Even prior to discovering manure’s power-providing possibilities, Chris said they were always thinking about how to handle it. “For a part of the operation that doesn’t make a whole lot of money, it’s the No. 1 area we put our mind on,” he said.

In 2005, the Weavers visited dairy-farming friends in Indiana who had installed a digester. It piqued their interest but wasn’t a cost effective investment at the time. But with increasing energy costs and with government grants and carbon credits becoming available, they started to think they could break even on the investment.

“We thought (the decision to eventually install the digester) was a slam dunk for us,” Chris said.

The Weavers figure it will take about eight years, with the assistance of green and carbon credits, to realize a payback on the more than $2 million that is invested in the new system, but social payback will come much earlier.
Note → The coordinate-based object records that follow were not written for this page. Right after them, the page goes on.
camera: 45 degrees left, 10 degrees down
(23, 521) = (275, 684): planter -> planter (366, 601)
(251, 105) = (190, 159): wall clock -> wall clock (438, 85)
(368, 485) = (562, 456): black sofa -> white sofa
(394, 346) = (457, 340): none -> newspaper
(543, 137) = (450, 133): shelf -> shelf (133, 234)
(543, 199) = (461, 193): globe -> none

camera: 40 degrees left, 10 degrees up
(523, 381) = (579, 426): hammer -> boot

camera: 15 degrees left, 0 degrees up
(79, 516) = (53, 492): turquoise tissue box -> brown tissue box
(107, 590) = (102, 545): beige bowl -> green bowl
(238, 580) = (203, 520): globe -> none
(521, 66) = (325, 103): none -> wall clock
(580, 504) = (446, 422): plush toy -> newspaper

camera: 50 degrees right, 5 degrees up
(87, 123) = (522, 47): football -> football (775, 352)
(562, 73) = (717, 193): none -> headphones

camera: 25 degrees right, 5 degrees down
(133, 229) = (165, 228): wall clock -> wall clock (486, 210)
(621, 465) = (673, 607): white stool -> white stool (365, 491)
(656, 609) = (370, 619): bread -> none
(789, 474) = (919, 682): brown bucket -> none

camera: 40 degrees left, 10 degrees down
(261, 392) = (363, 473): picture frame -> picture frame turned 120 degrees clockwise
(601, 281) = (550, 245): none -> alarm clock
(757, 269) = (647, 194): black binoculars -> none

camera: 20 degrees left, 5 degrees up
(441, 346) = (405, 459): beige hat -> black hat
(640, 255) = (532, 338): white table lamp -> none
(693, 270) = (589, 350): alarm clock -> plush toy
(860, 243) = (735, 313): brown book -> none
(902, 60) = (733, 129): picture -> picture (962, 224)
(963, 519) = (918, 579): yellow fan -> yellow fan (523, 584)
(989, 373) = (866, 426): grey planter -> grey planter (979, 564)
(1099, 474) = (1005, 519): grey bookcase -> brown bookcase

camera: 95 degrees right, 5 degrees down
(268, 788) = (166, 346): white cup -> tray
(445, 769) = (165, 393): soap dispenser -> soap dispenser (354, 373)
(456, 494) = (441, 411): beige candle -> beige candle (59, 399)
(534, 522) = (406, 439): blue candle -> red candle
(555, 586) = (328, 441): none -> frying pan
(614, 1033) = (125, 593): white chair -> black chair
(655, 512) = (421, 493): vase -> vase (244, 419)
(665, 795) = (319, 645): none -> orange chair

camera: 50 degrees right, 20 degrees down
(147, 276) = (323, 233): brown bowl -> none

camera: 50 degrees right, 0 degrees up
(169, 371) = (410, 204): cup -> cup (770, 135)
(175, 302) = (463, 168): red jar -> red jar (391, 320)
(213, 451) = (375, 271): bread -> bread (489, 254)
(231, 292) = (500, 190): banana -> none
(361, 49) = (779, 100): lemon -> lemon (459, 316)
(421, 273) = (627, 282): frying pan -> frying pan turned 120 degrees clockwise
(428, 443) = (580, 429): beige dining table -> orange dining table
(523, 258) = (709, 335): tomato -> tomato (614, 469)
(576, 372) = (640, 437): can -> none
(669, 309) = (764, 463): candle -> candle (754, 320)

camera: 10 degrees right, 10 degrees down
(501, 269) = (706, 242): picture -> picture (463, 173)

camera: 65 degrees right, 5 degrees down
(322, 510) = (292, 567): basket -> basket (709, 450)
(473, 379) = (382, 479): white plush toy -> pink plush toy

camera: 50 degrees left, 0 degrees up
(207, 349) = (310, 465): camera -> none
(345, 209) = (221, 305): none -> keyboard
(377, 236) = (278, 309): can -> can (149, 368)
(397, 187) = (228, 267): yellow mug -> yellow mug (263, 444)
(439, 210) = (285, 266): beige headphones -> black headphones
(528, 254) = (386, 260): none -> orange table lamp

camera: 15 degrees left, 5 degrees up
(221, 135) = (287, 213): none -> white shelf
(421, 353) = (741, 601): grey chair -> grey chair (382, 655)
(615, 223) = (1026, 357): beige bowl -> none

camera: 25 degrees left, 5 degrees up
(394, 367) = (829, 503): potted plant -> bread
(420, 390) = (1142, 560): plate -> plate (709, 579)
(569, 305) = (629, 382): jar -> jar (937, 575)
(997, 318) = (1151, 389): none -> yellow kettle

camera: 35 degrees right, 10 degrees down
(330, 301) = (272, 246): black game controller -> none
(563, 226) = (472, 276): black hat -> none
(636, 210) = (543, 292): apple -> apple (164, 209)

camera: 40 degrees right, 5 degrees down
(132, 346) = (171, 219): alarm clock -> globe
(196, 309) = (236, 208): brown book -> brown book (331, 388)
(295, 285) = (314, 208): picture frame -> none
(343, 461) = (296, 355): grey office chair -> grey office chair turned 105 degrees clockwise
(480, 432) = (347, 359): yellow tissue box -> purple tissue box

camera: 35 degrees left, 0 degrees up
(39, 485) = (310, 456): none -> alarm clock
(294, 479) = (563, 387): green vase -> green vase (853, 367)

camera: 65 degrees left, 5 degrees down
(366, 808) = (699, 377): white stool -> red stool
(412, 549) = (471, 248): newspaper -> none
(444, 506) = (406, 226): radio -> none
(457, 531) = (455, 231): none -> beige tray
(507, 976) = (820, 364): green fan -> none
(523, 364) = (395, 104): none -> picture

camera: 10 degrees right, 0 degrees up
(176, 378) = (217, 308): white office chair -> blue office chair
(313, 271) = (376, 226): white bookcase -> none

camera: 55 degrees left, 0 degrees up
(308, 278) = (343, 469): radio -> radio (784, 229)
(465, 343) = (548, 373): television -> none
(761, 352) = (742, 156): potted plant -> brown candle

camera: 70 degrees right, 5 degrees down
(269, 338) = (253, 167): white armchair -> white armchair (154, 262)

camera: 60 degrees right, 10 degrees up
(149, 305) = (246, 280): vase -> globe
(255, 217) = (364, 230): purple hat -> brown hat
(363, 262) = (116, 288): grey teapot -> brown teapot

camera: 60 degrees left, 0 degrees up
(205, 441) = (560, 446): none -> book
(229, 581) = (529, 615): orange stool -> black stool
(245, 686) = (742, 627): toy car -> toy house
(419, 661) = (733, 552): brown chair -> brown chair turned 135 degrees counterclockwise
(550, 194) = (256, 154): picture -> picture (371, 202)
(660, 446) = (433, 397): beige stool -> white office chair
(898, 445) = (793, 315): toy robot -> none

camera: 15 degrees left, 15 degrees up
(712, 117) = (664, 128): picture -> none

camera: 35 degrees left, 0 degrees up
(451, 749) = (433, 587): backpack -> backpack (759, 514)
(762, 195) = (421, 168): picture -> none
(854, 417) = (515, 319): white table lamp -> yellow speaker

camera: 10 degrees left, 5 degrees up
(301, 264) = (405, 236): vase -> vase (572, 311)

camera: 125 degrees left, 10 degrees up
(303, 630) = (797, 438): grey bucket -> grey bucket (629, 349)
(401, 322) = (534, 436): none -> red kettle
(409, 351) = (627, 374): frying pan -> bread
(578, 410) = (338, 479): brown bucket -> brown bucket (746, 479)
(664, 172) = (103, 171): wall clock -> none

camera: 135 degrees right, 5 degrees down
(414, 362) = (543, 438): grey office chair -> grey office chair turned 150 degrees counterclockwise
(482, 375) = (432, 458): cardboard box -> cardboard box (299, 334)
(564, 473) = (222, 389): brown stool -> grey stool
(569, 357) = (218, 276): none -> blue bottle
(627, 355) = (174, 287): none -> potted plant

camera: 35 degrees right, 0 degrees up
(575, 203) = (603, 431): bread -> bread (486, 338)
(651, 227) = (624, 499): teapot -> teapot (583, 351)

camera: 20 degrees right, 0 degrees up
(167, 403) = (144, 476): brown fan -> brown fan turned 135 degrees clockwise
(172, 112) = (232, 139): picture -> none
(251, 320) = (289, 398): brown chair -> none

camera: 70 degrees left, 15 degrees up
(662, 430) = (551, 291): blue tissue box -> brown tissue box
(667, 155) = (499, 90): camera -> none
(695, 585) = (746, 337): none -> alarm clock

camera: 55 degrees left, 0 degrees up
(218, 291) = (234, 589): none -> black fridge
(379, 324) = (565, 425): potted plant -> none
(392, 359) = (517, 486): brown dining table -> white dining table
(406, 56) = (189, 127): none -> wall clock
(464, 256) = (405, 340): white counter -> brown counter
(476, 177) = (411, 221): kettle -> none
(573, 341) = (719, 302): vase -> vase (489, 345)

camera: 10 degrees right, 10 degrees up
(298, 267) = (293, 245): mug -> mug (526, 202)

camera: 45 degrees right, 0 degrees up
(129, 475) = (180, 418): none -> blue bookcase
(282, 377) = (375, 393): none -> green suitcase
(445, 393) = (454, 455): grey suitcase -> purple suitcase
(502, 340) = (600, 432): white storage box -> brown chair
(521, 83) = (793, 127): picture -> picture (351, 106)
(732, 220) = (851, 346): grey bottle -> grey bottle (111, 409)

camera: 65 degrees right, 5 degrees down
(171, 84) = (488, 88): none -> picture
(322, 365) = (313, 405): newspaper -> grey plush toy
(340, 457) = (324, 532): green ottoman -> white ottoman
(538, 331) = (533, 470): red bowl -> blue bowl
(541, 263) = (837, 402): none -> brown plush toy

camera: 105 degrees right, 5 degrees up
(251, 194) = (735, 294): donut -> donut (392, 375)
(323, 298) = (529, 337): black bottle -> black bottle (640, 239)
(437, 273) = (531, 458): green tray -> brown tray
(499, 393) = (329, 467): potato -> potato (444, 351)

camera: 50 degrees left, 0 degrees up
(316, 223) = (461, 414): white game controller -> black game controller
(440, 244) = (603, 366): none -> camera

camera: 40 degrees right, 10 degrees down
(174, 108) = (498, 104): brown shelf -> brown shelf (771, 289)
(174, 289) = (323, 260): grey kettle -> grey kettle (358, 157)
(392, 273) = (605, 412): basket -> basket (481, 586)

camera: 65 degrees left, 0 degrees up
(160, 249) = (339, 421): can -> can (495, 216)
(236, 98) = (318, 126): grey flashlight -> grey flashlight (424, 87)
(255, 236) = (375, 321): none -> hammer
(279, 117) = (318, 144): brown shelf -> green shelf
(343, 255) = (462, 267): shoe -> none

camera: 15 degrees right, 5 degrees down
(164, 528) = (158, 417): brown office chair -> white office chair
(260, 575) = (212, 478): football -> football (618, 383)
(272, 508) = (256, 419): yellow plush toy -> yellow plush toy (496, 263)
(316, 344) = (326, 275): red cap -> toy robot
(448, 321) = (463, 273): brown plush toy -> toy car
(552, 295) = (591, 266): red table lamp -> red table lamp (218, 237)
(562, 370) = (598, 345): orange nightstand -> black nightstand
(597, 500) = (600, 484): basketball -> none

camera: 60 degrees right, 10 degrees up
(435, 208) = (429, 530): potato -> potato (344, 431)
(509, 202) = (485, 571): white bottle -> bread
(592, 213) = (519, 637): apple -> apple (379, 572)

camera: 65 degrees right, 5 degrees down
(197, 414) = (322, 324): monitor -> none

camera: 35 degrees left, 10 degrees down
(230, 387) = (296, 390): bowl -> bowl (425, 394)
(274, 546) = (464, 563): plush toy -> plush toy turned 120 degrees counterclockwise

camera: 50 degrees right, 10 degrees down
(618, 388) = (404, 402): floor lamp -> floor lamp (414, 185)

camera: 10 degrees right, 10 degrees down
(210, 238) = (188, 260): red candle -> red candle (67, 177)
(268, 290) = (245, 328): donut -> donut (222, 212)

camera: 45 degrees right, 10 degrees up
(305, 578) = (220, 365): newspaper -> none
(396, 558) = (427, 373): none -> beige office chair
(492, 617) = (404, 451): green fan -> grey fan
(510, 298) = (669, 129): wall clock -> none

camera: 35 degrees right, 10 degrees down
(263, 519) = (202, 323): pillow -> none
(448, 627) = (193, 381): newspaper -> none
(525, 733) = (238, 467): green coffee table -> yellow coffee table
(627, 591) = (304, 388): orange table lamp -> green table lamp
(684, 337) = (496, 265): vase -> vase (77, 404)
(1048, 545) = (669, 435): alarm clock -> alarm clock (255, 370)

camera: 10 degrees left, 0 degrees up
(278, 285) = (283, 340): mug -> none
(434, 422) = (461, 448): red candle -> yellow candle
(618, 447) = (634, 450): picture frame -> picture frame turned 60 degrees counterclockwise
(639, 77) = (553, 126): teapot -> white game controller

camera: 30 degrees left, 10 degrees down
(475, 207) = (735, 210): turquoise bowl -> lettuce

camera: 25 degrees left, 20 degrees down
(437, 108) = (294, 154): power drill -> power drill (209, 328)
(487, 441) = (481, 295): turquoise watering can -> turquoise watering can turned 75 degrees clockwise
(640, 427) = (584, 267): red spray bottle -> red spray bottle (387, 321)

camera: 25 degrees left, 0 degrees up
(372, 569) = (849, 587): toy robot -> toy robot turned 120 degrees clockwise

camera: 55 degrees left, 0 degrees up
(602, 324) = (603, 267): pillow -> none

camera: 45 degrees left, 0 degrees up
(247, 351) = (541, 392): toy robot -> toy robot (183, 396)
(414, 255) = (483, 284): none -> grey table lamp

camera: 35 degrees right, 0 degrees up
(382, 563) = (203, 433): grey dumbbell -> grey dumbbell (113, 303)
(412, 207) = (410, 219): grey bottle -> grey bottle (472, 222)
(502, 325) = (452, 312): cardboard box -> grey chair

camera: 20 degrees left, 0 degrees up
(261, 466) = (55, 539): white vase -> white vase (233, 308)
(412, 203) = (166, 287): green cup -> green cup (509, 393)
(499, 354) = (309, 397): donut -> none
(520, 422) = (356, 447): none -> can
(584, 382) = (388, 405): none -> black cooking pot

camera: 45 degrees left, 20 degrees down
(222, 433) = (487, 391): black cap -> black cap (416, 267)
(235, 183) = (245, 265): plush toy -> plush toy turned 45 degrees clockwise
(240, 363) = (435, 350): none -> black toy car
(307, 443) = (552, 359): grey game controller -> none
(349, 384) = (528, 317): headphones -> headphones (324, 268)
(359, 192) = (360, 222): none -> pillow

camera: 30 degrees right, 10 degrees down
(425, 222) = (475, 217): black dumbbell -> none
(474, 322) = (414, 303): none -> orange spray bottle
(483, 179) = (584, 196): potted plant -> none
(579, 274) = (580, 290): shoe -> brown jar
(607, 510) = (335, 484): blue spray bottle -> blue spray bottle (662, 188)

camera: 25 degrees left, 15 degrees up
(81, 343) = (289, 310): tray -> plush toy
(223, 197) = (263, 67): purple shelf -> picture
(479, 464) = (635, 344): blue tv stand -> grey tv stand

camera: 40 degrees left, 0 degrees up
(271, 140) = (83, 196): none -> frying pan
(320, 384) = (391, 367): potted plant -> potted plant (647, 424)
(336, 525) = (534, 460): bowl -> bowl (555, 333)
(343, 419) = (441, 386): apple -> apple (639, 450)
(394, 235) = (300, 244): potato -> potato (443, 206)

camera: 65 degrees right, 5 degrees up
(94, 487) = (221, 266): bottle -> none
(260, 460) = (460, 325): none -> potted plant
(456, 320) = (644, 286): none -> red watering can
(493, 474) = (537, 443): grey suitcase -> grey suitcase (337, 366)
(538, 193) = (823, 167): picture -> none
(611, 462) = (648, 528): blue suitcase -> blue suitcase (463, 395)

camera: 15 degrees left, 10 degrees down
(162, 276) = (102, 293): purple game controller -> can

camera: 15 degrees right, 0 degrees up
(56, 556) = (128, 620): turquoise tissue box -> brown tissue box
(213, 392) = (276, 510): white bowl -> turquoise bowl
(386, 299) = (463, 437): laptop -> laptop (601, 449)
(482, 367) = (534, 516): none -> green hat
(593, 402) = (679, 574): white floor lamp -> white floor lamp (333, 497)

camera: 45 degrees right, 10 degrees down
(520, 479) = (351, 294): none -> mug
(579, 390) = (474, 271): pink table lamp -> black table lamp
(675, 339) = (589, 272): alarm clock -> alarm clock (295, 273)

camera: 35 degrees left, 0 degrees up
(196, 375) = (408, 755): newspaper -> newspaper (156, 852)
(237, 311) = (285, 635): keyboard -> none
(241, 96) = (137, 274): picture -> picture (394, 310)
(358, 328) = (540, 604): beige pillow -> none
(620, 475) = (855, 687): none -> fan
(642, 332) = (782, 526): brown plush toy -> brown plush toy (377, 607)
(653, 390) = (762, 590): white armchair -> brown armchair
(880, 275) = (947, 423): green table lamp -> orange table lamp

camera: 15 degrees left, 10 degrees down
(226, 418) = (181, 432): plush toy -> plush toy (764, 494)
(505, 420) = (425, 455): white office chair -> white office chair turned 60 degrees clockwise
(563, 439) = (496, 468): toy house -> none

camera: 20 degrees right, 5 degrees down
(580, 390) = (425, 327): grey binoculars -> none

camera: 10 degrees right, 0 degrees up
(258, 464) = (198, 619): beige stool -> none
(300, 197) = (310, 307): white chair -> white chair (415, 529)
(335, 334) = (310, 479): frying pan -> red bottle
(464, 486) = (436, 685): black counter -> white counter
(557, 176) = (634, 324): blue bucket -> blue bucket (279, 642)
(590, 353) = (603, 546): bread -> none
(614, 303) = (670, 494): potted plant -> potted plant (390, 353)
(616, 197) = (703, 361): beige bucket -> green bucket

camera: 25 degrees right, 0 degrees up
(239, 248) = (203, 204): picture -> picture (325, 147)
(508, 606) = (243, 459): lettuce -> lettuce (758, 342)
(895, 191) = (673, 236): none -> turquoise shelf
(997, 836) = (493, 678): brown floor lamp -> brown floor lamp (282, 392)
“We believe this is the way a dairy should be built because it’s environmentally friendly, sustainable and palatable to neighbors,” Chris said, noting that the steep investment is a step in the right direction in making sure dairies continue to have a successful future in Ohio.

And just because the odor is out of the manure doesn’t mean the Weavers can slack off on their responsibilities. “If we spill a bit of manure on the road, we’ll take the portable pressure washer out there and wash the road,” Chris said. “We probably spend a little extra money to make sure we keep things clean around here. It’s important to us and vital to our livelihoods.

Ohio Farm Bureau Director of Environmental Policy Larry Antosch said additional efforts are being made to harvest methane gas by capping liquid manure lagoons, which would also reduce greenhouse gas emissions from livestock farms. Efforts to harness methane gas for energy aren’t limited to just livestock manure, though. The Solid Waste Authority of Central Ohio has a fleet of vehicles that runs on methane-based gas produced from the mounds of garbage in a Columbus-area landfill, and a waste water treatment plant in central Ohio is using the methane produced by sewage to power treatment processes. Outside of the United States, Antosch said families in China and India are producing biogas in their own homes, which serves a variety of uses, including cooking.